The ISOLA Spinal System is a pedicle screw systems intended to provide immobilization and stabilization of spinal segments in skeletally mature patients as an adjunct to fusion in the treatment of the following acute and chronic instabilities or deformities of the thoracic, lumbar, and sacral spine: degenerative spondylolisthesis with objective evidence of neurological impairment, fracture, dislocation. scoliosis, kyphosis, spinal tumor, and failed previous fusion (pseudarthrosis).

The ISOLA Spinal System is also indicated for pedicle screw fixation for the treatment of severe spondylolisthesis (Grades 3 and 4) of the L5-S1 vertebra in skeletally mature patients receiving fusion by autogenous bone graft having implants attached to the lumbar and sacral spine (L3 to sacrum) with removal of the implants after the attainment of a solid fusion.

The ISOLA Spinal System is also a hook and sacral/iliac screw fixation system of the noncervical spine indicated for degenerative disc disease (defined as discogenic back pain with degeneration of the disc confirmed by history and radiographic studies), spondylolisthesis, trauma (fracture and/or dislocation), spinal stenosis, deformities (scoliosis, lordosis and/or kyphosis), tumor, and previous failed fusion (pseudarthrosis).

The ISOLA Spinal System when used with pedicle screws is indicated for degenerative disc disease (defined as discogenic back pain with degeneration of the disc confirmed by history and radiographic studies). Levels of fixation are for the thoracic, lumbar and sacral spine.

The ISOLA Polyaxial Washer construct will allow the current monoaxial screws of the ISOLA Spinal System to exhibit properties similar to those of polyaxial screws.

The provided document, K013441, is a 510(k) summary for the ISOLA Polyaxial Washer, a component of the ISOLA Spinal System. This document is a premarket notification for a medical device and, as such, focuses on demonstrating substantial equivalence to a predicate device rather than providing detailed clinical study results with acceptance criteria.
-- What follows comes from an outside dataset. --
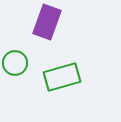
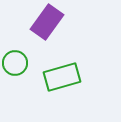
purple rectangle: rotated 16 degrees clockwise
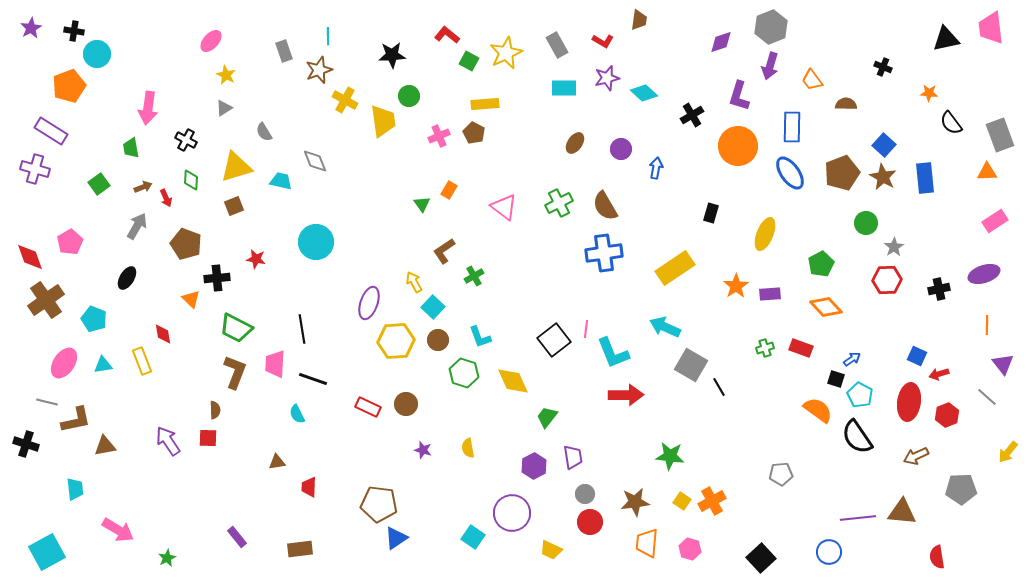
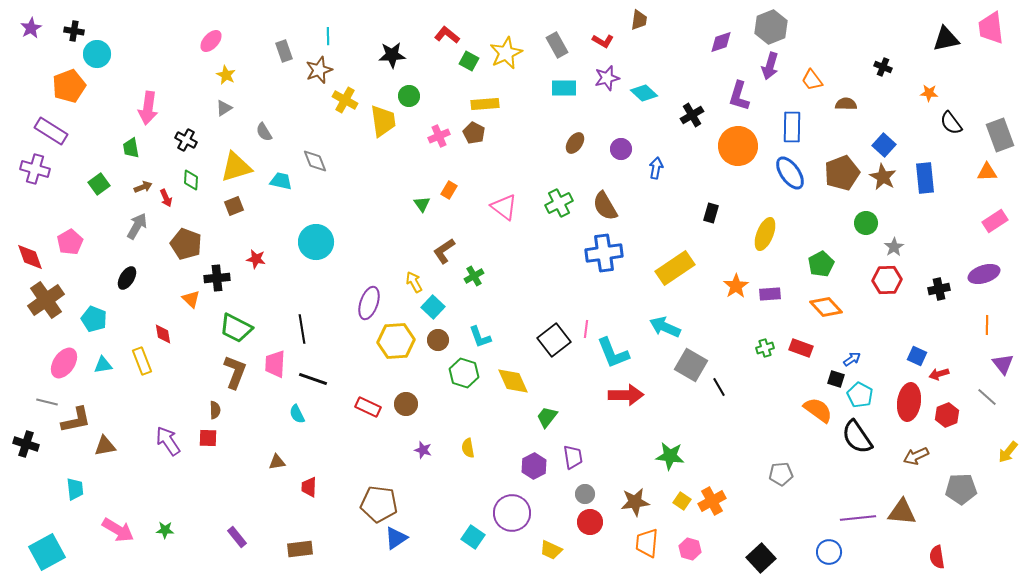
green star at (167, 558): moved 2 px left, 28 px up; rotated 30 degrees clockwise
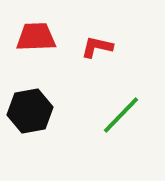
The document primarily describes the device, its intended use, and materials, and mentions that "Performance data were submitted to characterize the ISOLA Polyaxial Washer." However, it does not include:

• A table of acceptance criteria and reported device performance values.
• Details of a standalone algorithm performance study.
• Information on a multi-reader multi-case (MRMC) comparative effectiveness study.
• Data provenance for a test set (country of origin, retrospective/prospective).
• Number and qualifications of experts for ground truth establishment.
• Adjudication methods.
• The type of ground truth used (e.g., pathology, outcomes data).
• The sample size for a training set.
• How ground truth for a training set was established.

This is typical for 510(k) submissions for spinal fixation devices, which often rely on mechanical testing rather than AI-driven clinical performance studies.

Therefore, based solely on the provided text, I cannot extract the information required to populate the table or answer the specific questions about acceptance criteria and study details as they pertain to AI or diagnostic performance.

The "Performance Data" mentioned likely refers to mechanical testing (e.g., fatigue, static strength, torsion) to ensure the device meets engineering specifications and functions as intended, rather than clinical efficacy or diagnostic accuracy as would be relevant for an AI/diagnostic device.

To answer your request, if this were a device requiring clinical performance or AI evaluation (which it is not), the information would typically be presented in a much more detailed clinical study report section, which isn't present in this 510(k) summary.